Term life insurance runs for a fixed period for example 10 or 25 years. This term could be designed to cover the time that you are responsible for children or mortgage payments.

Once the term ends the policy will cease.

n.b. there is no lump sum payment if the policy-holder outlives the policy term.

Whole-of- life

A whole-of-life policy will pay out no matter when you die, as long as premiums are paid during the term. Many whole-of-life policies pay a lump sum when a policy-holder reaches 96.

Decreasing team 

Decreasing term life insurance is a type of fixed-term policy aimed at people whose financial commitments reduce over-time – for example, if you’re repaying a mortgage. Because the payout reduces over time, this type of life insurance is generally cheaper than term insurance.

How much does life insurance cost?

This is dependent on your age, lifestyle, any pre-existing health conditions, and if you smoke or not.

Your premiums will also depend on how much cover you decide is required and the length of the term.

One of the best ways to save money longer-term is by taking out a policy at a younger age, the longer you wait to take out cover, the more expensive premiums will become.

You may be in a position where you do not yet have dependents, but in the future that might change. It is often cheaper to purchase life insurance at a younger age when premiums are lower. Life insurance premiums rise exponentially as you get older.

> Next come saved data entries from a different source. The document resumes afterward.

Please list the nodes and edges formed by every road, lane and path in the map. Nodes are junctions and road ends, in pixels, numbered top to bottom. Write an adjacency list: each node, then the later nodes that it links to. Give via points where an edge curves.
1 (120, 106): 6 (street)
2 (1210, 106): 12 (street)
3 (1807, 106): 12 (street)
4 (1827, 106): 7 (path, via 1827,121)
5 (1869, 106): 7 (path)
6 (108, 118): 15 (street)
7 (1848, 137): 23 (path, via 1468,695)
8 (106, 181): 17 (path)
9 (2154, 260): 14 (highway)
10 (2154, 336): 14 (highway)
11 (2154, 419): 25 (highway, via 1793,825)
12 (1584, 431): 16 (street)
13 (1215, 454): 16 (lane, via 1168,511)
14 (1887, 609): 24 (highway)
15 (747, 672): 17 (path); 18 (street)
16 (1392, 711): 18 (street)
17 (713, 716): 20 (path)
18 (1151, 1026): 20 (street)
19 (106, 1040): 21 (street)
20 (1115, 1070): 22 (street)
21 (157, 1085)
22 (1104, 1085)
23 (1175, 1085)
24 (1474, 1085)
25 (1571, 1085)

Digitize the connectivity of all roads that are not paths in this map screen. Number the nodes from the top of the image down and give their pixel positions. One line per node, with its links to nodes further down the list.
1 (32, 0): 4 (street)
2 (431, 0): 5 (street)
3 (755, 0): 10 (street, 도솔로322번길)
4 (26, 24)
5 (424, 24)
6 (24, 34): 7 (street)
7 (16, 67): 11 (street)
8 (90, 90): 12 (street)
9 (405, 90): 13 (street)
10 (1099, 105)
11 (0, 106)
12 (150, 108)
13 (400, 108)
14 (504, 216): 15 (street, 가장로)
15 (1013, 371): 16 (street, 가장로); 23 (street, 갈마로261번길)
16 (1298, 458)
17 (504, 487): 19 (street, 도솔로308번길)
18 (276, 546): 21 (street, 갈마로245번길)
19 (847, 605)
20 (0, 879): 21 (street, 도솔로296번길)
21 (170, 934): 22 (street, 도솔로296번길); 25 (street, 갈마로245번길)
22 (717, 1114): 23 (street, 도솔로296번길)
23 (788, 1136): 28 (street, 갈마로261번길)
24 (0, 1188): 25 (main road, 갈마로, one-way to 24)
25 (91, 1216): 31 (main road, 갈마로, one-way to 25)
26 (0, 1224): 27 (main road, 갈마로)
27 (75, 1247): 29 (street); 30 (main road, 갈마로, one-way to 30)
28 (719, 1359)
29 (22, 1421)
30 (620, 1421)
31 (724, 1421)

You might already have life insurance

Some employers provide life insurance known as ‘death in service’ benefits.

Make sure you read your employment contract carefully so you know your entitlement. 

It is important to remember that even if your employer does cover you, you might still want to take out further life insurance. When you leave the company you death benefits will stop, you may be unemployed for a while, leaving you and your family exposed and/or your next employer may not offer you the same benefits. At which point taking out cover may be exponentially higher, so it is normally a good idea to take out extra cover at an earlier stage.

You should also look carefully to see if your ‘death in service’ benefit is sufficient to meet your family’s needs.

Additional types of insurance

Life insurance covers you and your dependents in the event of your death. However, death is not the only thing which can stop people being able to provide for their dependents.

TPD – Total Permanent Disability cover pays out a lump sum in the event of the policy-holder becoming permanently disabled*.

Critical illness – Critical illness cover pays out a lump-sum in the event of the policy-holder being diagnosed with a critical illness*.